Scientific classification
- Kingdom: Animalia
- Phylum: Chordata
- Class: Reptilia
- Order: Squamata
- Suborder: Iguania
- Family: Agamidae
- Genus: Draco
- Species: D. indochinensis
- Binomial name: Draco indochinensis M.A. Smith, 1928

= Draco indochinensis =

- Genus: Draco
- Species: indochinensis
- Authority: M.A. Smith, 1928
- Conservation status: LC

Species of lizard

Draco indochinensis, also known as the Indochinese flying lizard or Indochinese gliding lizard, is a species of agamid lizard endemic to South-east Asia (Cambodia and southern Vietnam).

==Description==
It has earlier been considered synonymous to or a subspecies of Draco blanfordii. However, phylogenetic data and other supporting morphological features indicate that it is a separate species. The dewlap of the male of this species is widest at its base and decreases in width over its entire length and terminates in a sharp point, as opposed to the distal expansion of the dewlap seen in Draco blanfordii. This feature may be shared with other Draco lizards. Both sexes have a thick, black transverse band that extends across the posterior gular region from one throat lappet to the other. Dark radial bands on the dorsal surface of the patagia of both sexes is also another feature.

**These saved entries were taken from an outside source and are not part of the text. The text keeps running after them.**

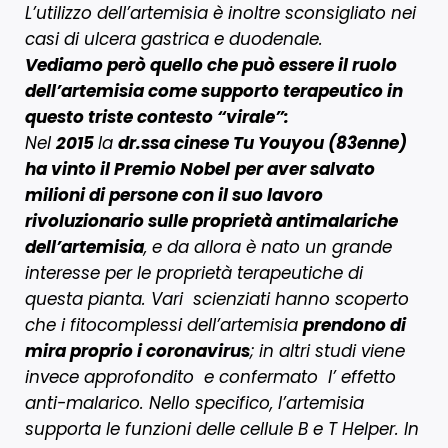
L’utilizzo dell’artemisia è inoltre sconsigliato nei
casi di ulcera gastrica e duodenale.
Vediamo però quello che può essere il ruolo
dell’artemisia come supporto terapeutico in
questo triste contesto “virale”:
Nel
2015
la
dr.ssa cinese Tu Youyou (83enne)
ha vinto il Premio Nobel
per aver salvato
milioni di persone con il suo lavoro
rivoluzionario sulle proprietà antimalariche
dell’artemisia
, e da allora è nato un grande
interesse per le proprietà terapeutiche di
questa pianta. Vari scienziati hanno scoperto
che i fitocomplessi dell’artemisia
prendono di
mira proprio i coronavirus
; in altri studi viene
invece approfondito e confermato l’ effetto
anti-malarico. Nello specifico, l’artemisia
supporta le funzioni delle cellule B e T Helper. In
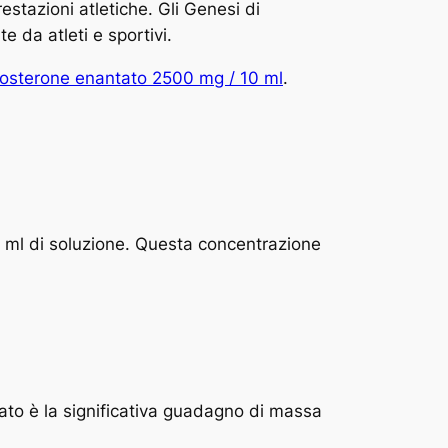
stazioni atletiche. Gli Genesi di
 da atleti e sportivi.
tosterone enantato 2500 mg / 10 ml
.
 ml di soluzione. Questa concentrazione
tato è la significativa guadagno di massa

The snout–vent length is about 108 mm. It has a moderately slender body and the nostrils are orientated upwards. The dorsal surface is mottled brownish-grey with darker speckling. The patagium (winglike membrane) is dark brown near the edge and paler brown near the body, with six transverse pale-edged bands. The ventral surface is yellow or pinkish, with the gular pouch a creamy yellow anteriorly, and bluish-grey and black posteriorly. The underside of the patagium is yellowish-brown.

==Distribution and habitat==
Draco indochinensis is native to southeastern and eastern Cambodia and southern Vietnam. It is found in evergreen forests at altitudes of up to 500 m. It is an arboreal species and seldom descends to the ground. Little is known of its diet and behaviour.